Norway’s state-controlled oil giant Statoil has become the latest fossil fuel firm to be targeted by the ‘Aiming for A’ investor coalition on climate resilience – and like its peers BP and Royal Dutch Shell it is recommending that its shareholders back the resolution.
The investors, led by Swedish state funds Fjärde AP-fonden (AP4) and Andra AP-fonden (AP2), have filed a proposal at Stavanger-based Statoil on strategic resilience from 2035 and beyond that will be voted on at the company’s annual meeting on May 19, by coincidence the same day as Shell’s AGM.
A similar resolution earlier this month at BP went through with 98% shareholder backing.
Statoil, which is listed in Norway and the US and in which the Norwegian state has a 67% stake, says it acknowledges the scientific consensus on human-induced climate change and that its board will ensure that its 2016 sustainability reporting will “evolve further”.
It said additional information would be disclosed about ongoing operational emissions management, asset portfolio resilience to post-2035 scenarios, low carbon energy research and development and investment strategies, strategic key performance indicators, executive incentives and public policy intervention. “Based on the above, the board of directors recommends the general meeting to support the proposal,” Statoil says in its newly released AGM notice.
Arne Lööw and Ulrika Danielson, of AP4 and AP2, said: “Since oil related energy companies all have challenges ahead regarding both financial and, even more, environmental issues, we see this resolution as a good tool for helping Statoil to strengthen their reporting on climate issues.”Helen Wildsmith, Head of Ethical and Responsible Investment at fund manager CCLA, who convened the UK-focused ‘Aiming for A’ initiative added: “It’s excellent to hear that BP and Shell’s leadership is being replicated in other markets by Statoil, and that our Swedish co-filers were able to secure another board supported shareholder resolution at such short notice this year.”
But Statoil, the world’s eleventh largest oil and gas firm, is rejecting a separate proposal from WWF Norway and Greenpeace Norway about its reporting, which cites a HSBC report claiming that as much as 15% of its reserves could be “stranded assets”. Statoil says it could mean it having to disclose commercially sensitive information.
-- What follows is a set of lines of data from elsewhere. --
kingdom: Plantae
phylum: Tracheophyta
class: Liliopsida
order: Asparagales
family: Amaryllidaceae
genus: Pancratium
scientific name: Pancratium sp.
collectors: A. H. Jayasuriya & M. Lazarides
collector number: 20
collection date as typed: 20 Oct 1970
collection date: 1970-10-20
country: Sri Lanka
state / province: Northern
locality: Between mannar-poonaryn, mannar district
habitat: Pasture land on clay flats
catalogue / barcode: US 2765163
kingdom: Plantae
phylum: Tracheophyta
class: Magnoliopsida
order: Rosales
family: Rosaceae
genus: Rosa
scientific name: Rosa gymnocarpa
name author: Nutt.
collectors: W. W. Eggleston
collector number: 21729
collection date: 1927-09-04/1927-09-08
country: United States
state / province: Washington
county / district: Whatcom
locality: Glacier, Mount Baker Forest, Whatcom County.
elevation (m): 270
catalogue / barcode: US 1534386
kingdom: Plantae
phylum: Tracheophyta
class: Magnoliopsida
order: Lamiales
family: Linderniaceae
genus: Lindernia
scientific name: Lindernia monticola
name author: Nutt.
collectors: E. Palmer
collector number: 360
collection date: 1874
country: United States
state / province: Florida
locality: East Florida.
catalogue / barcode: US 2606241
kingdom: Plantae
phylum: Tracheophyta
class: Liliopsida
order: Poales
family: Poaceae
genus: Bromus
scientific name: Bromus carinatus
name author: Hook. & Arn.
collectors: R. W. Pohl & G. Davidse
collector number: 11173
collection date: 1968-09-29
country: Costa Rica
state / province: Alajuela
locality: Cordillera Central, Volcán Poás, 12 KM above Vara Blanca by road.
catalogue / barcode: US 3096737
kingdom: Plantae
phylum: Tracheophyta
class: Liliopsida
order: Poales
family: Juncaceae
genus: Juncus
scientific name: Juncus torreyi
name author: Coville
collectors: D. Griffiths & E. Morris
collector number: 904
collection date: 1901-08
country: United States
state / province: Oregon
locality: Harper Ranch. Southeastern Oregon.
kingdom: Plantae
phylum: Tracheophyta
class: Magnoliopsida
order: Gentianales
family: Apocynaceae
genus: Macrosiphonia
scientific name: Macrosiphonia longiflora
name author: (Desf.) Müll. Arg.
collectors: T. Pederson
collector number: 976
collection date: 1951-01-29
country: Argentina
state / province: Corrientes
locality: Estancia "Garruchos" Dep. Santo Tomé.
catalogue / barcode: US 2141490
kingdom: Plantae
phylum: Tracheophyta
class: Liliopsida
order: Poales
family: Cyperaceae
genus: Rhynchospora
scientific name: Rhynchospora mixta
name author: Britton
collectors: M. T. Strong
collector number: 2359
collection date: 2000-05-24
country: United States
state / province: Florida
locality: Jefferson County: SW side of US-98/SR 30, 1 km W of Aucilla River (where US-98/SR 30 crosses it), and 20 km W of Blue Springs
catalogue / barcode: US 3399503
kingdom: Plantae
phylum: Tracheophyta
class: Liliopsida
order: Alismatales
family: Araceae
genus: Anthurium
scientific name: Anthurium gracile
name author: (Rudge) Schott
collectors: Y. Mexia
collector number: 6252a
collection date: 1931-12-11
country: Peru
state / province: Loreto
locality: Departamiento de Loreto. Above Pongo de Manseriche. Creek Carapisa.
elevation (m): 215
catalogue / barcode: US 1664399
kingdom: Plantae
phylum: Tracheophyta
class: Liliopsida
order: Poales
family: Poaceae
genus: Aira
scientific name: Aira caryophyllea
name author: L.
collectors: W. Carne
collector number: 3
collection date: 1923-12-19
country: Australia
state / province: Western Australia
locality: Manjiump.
The NGOs had wanted a focus on “high-risk assets” such as unconventional fossil fuel investments, including in the Arctic, tar sands, extreme deep water and “all new projects in the portfolio”.
A final tally of all assets owners who voted for the BP resolution will be released on May 7, including the likes of Dutch giant PGGM and others who weren’t able to pre-declare their voting intentions.
Statoil’s decision to back the AP funds’ resolution highlights the gulf between European and US oil and gas firms. Bill McGrew, portfolio manager at CalPERS – in London for the BP AGM – told RI: “We are engaging with Exxon, Chevron and Devon Energy, but while open-minded they are not at the same stage as BP and Shell on disclosure. Constructive engagement which produces results can take years, not months.”
On the overwhelming vote at BP, McGrew said it shows the issue is “supported by the entire shareowner base”.